Rename "series" to "line" throughout the material below and reproduce the text with everything else unchanged. Omit the pictures from your answer.

- [Dataset excerpts]
----------------------------------------

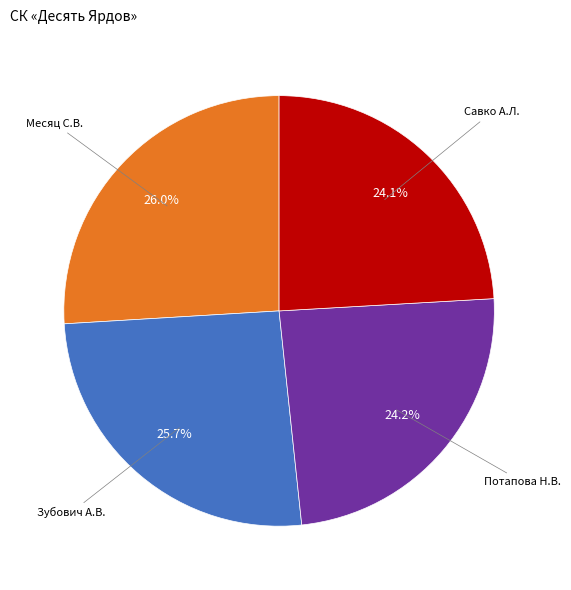

How many segments does this pie chart have?

4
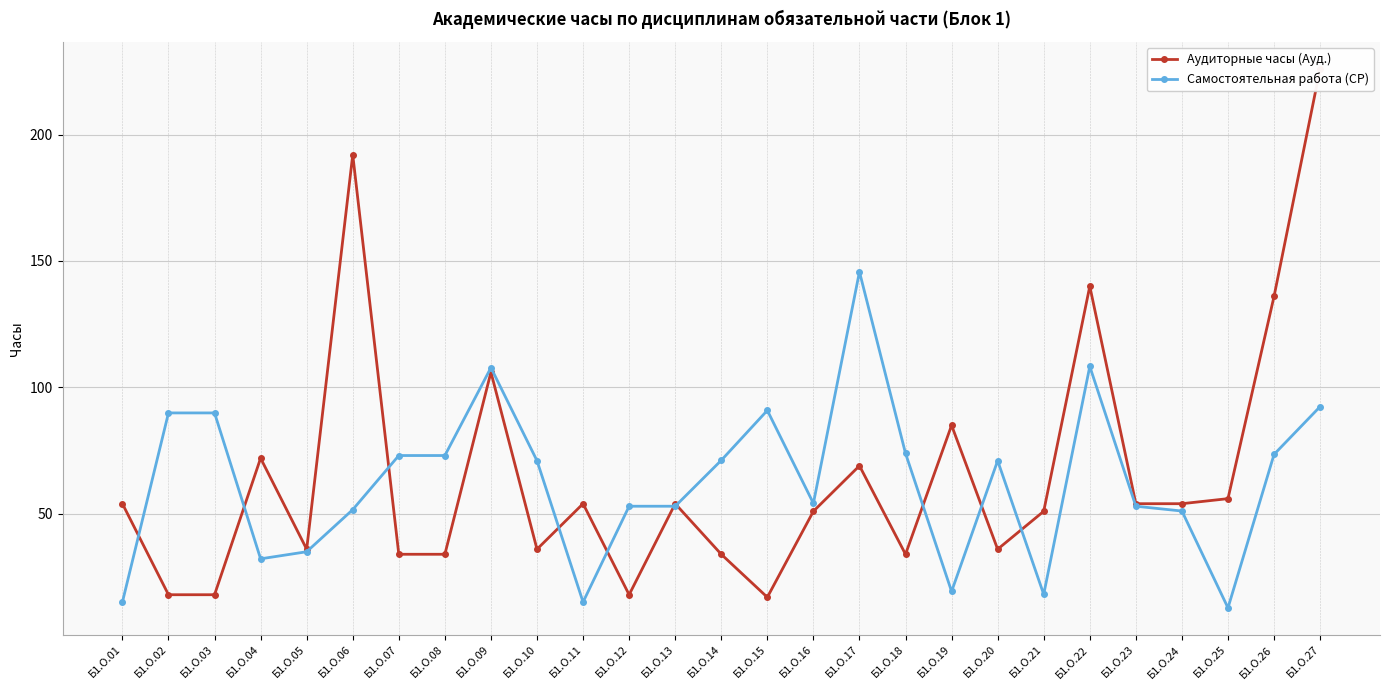

The Аудиторные часы (Ауд.) series shows 12.8 at Б1.О.20. True or false?

False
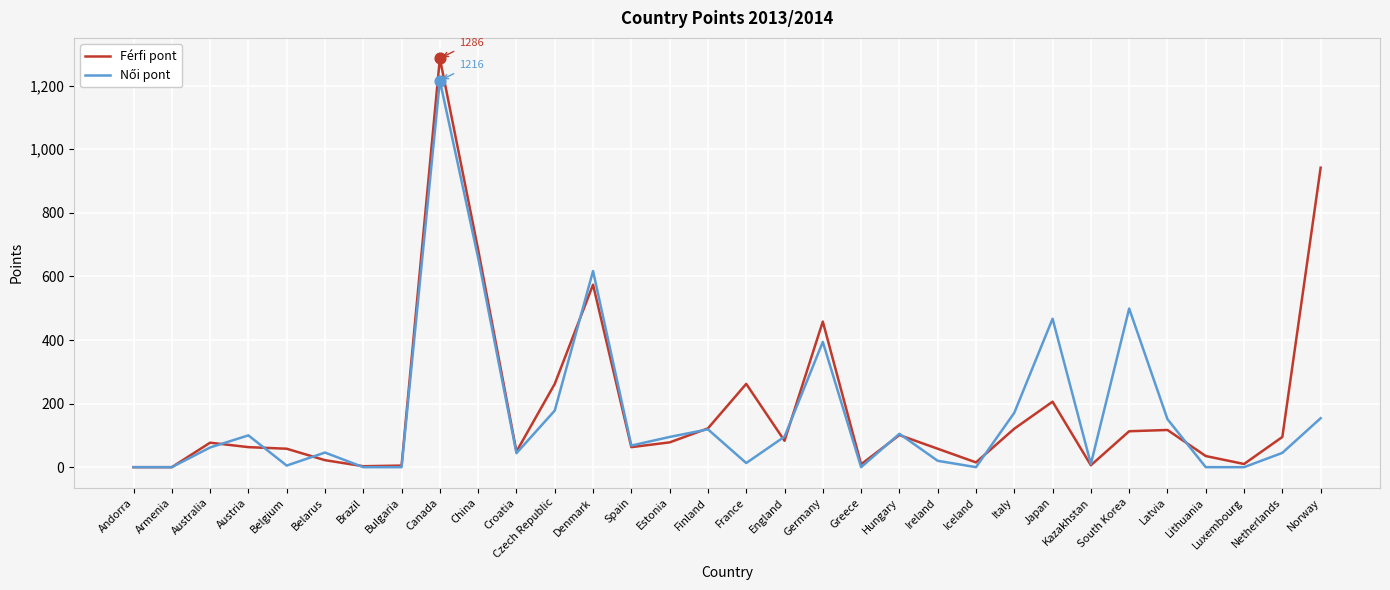

At which category is the sum across all series the highest?

Canada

----------------------------------------

- [Exercise answer]
How many segments does this pie chart have?

4

The Аудиторные часы (Ауд.) line shows 12.8 at Б1.О.20. True or false?

False

At which category is the sum across all line the highest?

Canada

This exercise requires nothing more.